Integrated wireless-based solution
For all these technology developments, however, there still remains a lack of integration across asset integrity management systems and a need to adopt ever more innovative digital and wireless-based technologies.

It’s for this reason that Emerson recently introduced the Roxar CorrLog and SandLog Wireless transmitters. The transmitters can be directly integrated within WirelessHART networks, a wireless sensor networking technology, to provide a complete asset integrity management system for operators. They are examples of how Emerson’s automation, digital and smart wireless
technologies can be combined with its Roxar corrosion and sand monitoring instrumentation to protect operators’ upstream and downstream assets.

The operating principles of the new probe are based on the already described electrical resistance corrosion probe technique, which relies on the erosive effects of sand particles on thin noncorrosive elements mounted on a probe inserted into the pipe. When combining measured sand/erosion rates with flow rates and assumed sand particle size, sand production can be quantified.

In this case, however, the transmitters are wireless-based, resulting in a significant reduction in installation costs compared to wired online systems and also allowing continuous online monitoring in previously inaccessible areas.
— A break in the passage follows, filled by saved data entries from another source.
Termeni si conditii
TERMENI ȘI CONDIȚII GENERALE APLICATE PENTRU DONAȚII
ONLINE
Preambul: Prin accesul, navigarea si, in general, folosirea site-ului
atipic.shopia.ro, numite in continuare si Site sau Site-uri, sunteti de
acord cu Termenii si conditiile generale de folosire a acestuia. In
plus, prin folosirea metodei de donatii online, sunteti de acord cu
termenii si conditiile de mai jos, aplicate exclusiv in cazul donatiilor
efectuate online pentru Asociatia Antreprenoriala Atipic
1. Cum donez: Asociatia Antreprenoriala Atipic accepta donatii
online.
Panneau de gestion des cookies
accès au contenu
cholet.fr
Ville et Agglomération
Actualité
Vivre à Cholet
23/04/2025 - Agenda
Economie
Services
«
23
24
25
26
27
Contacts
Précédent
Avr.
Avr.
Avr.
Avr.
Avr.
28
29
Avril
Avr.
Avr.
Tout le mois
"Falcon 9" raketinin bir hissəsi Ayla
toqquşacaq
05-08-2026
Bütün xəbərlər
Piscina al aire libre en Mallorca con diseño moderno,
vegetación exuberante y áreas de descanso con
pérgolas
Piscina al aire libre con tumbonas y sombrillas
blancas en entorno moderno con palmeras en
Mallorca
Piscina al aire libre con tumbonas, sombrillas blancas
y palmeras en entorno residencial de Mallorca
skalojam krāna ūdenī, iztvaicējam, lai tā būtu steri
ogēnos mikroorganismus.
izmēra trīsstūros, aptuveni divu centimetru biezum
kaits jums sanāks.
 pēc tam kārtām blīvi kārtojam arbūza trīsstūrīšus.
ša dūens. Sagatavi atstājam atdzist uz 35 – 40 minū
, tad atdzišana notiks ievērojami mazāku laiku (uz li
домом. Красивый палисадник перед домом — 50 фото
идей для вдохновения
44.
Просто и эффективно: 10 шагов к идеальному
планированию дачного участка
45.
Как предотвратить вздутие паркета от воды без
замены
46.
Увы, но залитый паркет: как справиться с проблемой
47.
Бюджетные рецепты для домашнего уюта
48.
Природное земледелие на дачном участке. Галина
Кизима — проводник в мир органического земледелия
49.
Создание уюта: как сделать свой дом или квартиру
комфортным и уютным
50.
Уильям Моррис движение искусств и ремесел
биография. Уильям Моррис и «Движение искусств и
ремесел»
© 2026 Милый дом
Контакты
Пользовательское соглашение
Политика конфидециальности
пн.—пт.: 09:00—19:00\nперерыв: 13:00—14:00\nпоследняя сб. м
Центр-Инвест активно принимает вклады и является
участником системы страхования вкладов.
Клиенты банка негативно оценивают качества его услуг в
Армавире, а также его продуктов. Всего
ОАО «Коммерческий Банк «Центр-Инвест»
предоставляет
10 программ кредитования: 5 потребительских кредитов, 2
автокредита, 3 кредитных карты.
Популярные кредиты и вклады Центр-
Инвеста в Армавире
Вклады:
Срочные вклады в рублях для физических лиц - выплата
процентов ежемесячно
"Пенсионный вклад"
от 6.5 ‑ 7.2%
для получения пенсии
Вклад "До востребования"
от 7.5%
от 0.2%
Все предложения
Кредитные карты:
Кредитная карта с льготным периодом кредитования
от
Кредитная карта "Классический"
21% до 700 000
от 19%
The system includes an up to 20-m (66-ft) cable between probe and transmitter. In this way, the system can be installed where it is most convenient for the user (in regard to maintenance and battery replacement, for example) as well as where it is most beneficial for wireless signal routing, thereby avoiding shadows where radio communications might be difficult.
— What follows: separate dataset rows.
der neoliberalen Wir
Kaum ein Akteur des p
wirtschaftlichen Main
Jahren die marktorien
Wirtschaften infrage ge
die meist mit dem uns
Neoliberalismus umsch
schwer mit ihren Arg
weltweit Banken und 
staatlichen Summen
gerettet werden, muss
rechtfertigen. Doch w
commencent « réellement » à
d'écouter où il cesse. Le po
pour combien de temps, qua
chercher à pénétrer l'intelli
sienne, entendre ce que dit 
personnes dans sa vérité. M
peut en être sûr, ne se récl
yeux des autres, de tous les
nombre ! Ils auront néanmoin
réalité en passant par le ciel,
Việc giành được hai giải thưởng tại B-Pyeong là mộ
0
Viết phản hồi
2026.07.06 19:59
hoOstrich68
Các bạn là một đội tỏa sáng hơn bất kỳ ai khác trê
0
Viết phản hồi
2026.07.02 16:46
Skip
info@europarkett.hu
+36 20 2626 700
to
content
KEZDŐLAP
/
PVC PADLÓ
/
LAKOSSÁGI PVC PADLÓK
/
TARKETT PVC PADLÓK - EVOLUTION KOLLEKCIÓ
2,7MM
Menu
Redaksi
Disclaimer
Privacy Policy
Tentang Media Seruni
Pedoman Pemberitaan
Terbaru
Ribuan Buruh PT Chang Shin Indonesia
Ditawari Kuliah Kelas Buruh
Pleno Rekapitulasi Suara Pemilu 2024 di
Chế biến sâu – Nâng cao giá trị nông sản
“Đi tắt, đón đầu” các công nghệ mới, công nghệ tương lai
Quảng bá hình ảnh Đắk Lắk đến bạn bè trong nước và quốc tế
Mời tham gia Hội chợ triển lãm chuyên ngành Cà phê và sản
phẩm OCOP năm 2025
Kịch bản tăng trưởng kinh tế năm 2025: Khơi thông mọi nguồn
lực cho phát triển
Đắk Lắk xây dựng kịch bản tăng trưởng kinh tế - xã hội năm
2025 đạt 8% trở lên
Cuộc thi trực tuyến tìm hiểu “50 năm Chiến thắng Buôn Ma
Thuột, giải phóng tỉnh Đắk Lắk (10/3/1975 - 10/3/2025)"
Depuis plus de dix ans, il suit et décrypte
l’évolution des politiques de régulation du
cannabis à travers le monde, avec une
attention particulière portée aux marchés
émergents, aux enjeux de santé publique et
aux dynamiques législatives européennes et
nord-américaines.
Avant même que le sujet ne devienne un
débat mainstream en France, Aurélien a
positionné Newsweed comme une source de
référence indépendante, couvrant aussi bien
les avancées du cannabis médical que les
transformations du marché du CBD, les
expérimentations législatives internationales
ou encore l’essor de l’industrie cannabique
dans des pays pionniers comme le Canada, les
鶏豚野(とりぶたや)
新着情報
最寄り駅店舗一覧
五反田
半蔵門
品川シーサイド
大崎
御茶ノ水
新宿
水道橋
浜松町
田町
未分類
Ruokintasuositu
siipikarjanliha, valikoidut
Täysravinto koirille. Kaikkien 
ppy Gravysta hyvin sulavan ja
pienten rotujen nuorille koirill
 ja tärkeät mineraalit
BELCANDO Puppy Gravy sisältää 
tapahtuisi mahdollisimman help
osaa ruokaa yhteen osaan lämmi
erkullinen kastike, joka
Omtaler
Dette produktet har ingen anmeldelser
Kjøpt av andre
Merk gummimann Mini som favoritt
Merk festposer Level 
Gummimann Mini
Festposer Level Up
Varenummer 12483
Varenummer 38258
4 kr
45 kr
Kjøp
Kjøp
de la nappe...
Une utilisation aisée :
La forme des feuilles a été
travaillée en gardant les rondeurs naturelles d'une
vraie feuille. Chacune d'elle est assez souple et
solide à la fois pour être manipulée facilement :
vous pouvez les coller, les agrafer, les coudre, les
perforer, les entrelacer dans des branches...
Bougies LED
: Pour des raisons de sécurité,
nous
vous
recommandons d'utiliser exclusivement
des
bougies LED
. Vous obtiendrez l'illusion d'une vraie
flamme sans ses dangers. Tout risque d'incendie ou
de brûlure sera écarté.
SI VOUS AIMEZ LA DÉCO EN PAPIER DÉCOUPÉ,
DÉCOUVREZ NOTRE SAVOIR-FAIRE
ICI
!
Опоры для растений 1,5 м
The transmitters are also highly accurate and reliable and come with a low risk of signal loss in high-risk applications, with the sensitive sensors generating improved information for asset protection. Multielement sand/erosion probes also are incorporated within the Roxar SandLog transmitter to provide increased accuracy.

The raw data also can be transmitted to the Roxar Fieldwatch system for further analysis and verification. Through its flexible, scalable and distributed architecture, the Fieldwatch software combines real-time data with efficient online analysis and condition monitoring, allowing the user to have greater confidence in the veracity of the production data.

Probes from other manufacturers also can be read, and the direct transmission of metal loss values can be fed into Fieldwatch for improved monitoring and analysis. The transmitters also can be combined with any other Emerson WirelessHART products as they use the same gateway for data communications.

The result is a complete asset integrity system with direct integration to the WirelessHART network.

Industry collaboration
Stork, a global provider of knowledge-based asset integrity services, has recently successfully installed this sand-erosion monitoring solution on a major North Sea operator’s platform. The wireless devices will provide flexible, cost-effective and highly accurate online monitoring of sand erosion from the field in question, helping to extend equipment life and increase production from reserves.

The collaboration between Emerson and Stork also marks the first installation of the Roxar SandLog wireless monitors in the U.K. Continental Shelf and combines Stork’s monitoring solutions service offering alongside Emerson’s sand-erosion monitoring system.

Stork’s monitoring solutions department is positioned to deliver a range of traditional and advanced techniques for monitoring the rate of corrosion, erosion, stress, temperature, strain or intrusion on pipelines both on and offshore.

Stork’s monitoring solutions team provides operators with the means to monitor the rate of erosion on their assets, identifying and continuously reporting on areas of concern and enabling the planning of effective remedial action.

Increased control, insight
As operators look to deliver on the bottom line, incorporating greater intelligence and integration into their production and sand monitoring systems is becoming an even more pressing issue.

With highly sensitive and accurate sensors and direct integration to a wireless network and through the close collaboration between Stork and Emerson, it’s encouraging to see sand erosion monitoring technologies delivering greater insight and control over production operations.